<<<<

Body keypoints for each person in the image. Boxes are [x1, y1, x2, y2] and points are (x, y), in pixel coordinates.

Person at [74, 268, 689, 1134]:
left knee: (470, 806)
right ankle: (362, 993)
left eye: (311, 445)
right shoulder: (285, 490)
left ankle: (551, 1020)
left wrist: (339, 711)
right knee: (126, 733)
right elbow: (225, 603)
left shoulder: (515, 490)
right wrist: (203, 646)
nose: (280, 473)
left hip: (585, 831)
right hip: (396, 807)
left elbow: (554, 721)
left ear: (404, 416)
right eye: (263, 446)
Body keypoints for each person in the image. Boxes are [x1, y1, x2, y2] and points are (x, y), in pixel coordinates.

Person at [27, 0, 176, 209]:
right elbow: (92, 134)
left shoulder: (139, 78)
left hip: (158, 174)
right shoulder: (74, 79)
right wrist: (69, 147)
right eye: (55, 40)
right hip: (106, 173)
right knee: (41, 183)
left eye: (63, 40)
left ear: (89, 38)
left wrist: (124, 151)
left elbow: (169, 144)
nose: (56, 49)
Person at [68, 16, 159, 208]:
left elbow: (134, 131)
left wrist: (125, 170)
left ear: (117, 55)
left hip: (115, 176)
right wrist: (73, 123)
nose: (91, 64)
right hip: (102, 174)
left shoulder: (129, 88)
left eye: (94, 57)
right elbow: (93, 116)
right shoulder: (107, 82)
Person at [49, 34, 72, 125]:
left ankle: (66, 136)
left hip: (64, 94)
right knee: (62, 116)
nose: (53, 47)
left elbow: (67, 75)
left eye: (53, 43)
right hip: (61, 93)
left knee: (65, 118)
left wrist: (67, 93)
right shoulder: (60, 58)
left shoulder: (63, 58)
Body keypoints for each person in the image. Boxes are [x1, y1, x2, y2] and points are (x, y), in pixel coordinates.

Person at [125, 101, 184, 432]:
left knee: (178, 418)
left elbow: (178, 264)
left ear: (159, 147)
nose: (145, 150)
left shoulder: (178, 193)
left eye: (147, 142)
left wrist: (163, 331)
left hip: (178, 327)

>>>>
<<<<

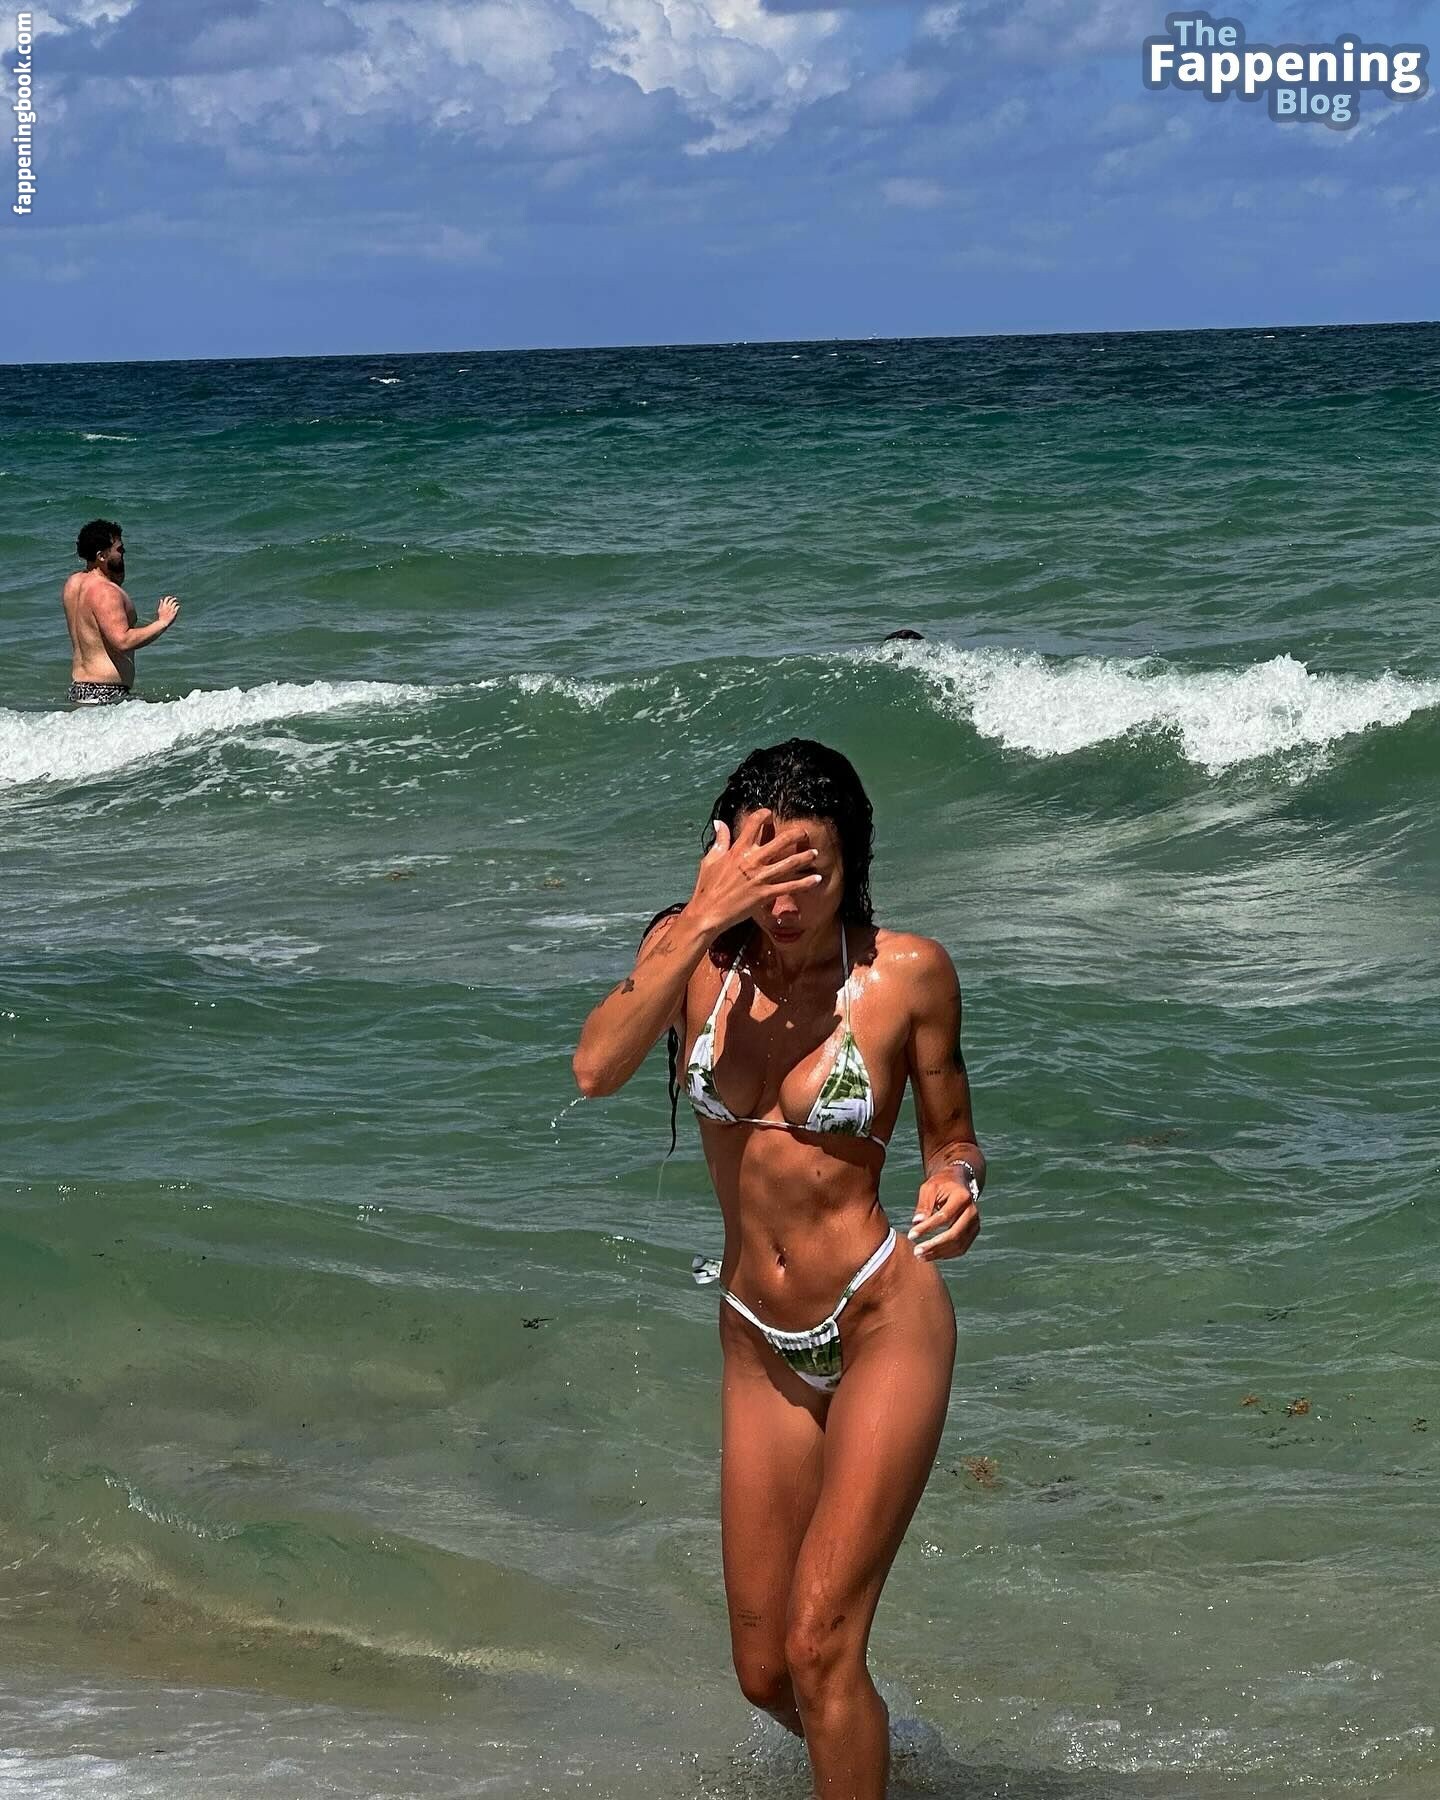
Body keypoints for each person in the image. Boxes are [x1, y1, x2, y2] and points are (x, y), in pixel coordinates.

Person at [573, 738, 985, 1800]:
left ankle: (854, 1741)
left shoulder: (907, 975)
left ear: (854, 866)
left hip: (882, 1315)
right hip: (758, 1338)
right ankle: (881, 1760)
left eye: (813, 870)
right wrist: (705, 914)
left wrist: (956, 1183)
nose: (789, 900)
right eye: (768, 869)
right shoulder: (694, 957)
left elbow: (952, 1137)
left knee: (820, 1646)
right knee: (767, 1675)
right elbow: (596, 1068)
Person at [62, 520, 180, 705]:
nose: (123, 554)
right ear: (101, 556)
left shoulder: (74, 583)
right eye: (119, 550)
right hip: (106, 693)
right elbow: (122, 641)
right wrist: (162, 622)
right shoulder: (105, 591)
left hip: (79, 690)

>>>>
<<<<

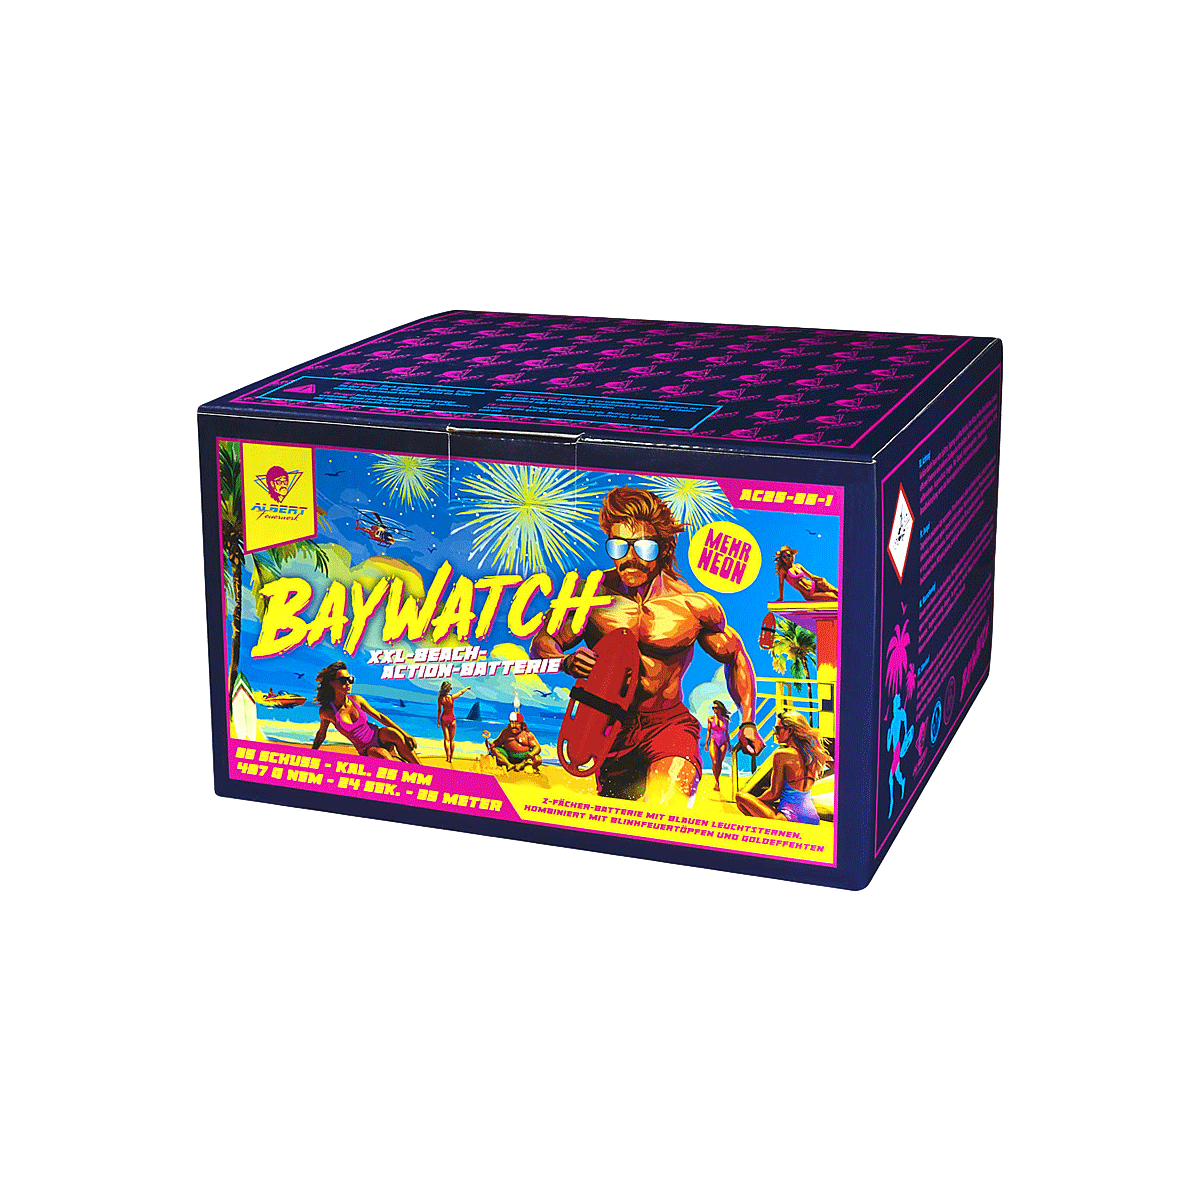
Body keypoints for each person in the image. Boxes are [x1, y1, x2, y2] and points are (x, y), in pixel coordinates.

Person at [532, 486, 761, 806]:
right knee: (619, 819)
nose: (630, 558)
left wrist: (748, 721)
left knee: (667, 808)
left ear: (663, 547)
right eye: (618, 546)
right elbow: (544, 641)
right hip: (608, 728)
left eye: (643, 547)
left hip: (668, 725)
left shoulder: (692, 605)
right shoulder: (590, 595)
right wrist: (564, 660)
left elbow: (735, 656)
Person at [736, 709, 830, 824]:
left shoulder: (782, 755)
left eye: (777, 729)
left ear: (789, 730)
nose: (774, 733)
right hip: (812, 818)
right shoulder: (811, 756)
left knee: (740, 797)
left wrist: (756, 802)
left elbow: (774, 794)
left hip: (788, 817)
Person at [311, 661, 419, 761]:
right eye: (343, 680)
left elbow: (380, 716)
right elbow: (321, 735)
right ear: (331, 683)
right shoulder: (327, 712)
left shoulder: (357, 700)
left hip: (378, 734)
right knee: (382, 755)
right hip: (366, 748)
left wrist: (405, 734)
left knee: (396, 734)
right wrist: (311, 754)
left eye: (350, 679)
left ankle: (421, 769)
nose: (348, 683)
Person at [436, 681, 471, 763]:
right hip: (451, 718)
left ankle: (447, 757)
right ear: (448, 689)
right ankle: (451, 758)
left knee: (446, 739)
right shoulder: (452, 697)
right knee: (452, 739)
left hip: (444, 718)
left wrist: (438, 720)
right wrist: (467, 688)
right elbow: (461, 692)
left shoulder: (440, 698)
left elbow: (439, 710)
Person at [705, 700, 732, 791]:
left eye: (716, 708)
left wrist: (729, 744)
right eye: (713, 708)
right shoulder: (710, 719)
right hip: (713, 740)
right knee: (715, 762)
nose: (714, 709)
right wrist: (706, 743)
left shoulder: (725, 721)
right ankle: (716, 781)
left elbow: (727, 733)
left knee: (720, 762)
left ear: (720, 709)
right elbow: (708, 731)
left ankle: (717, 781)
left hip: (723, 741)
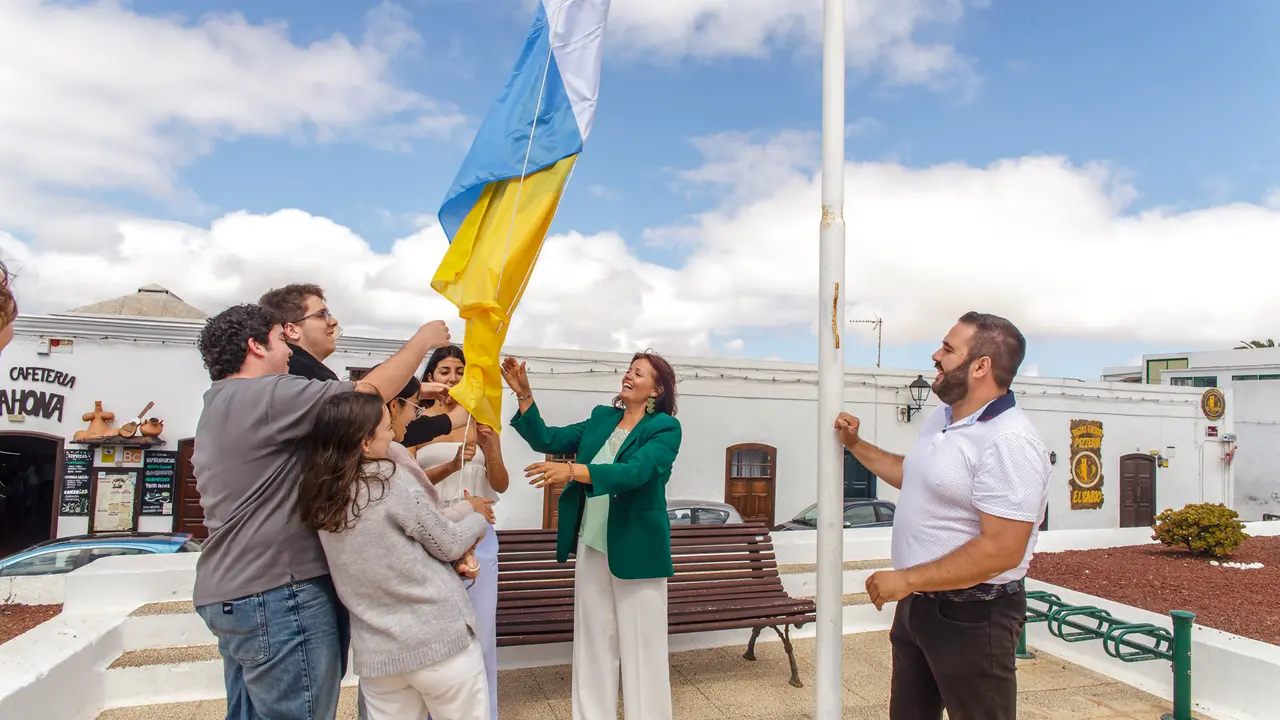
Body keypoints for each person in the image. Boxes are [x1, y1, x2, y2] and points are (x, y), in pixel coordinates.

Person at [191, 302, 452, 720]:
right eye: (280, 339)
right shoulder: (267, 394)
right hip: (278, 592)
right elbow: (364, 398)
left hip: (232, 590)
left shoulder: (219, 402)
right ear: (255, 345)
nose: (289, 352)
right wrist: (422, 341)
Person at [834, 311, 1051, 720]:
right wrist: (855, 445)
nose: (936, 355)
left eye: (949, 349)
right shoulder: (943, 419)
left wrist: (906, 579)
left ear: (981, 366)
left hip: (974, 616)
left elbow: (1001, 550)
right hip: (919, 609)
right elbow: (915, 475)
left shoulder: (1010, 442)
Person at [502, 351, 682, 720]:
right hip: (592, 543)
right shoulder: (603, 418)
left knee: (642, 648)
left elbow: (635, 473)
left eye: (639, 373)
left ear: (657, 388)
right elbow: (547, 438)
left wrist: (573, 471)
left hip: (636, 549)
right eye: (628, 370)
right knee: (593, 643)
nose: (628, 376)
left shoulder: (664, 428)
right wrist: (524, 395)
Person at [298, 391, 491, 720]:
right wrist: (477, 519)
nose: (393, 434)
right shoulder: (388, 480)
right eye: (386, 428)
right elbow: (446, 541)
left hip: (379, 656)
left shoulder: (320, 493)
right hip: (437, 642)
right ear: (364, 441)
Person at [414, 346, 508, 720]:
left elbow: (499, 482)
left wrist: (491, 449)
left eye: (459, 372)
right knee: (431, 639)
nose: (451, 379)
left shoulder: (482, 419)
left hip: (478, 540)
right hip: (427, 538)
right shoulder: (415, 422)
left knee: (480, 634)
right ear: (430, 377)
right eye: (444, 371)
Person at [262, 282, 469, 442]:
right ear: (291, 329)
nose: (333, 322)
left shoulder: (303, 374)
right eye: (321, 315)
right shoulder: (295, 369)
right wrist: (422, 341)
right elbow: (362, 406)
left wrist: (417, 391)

>>>>

• **What is required**:
Reproducing the whole listing above is not the task. Copy exactly only the lines from the one with "left wrist: (67, 93)" to the one with "left hip: (178, 327)", both kept.

• **Response to this exercise**:
left wrist: (67, 93)
right shoulder: (60, 58)
left shoulder: (63, 58)
Body keypoints for each person in the image. Boxes are [x1, y1, x2, y2] and points are (x, y), in pixel coordinates.

Person at [125, 101, 184, 432]:
left knee: (178, 418)
left elbow: (178, 264)
left ear: (159, 147)
nose: (145, 150)
left shoulder: (178, 193)
left eye: (147, 142)
left wrist: (163, 331)
left hip: (178, 327)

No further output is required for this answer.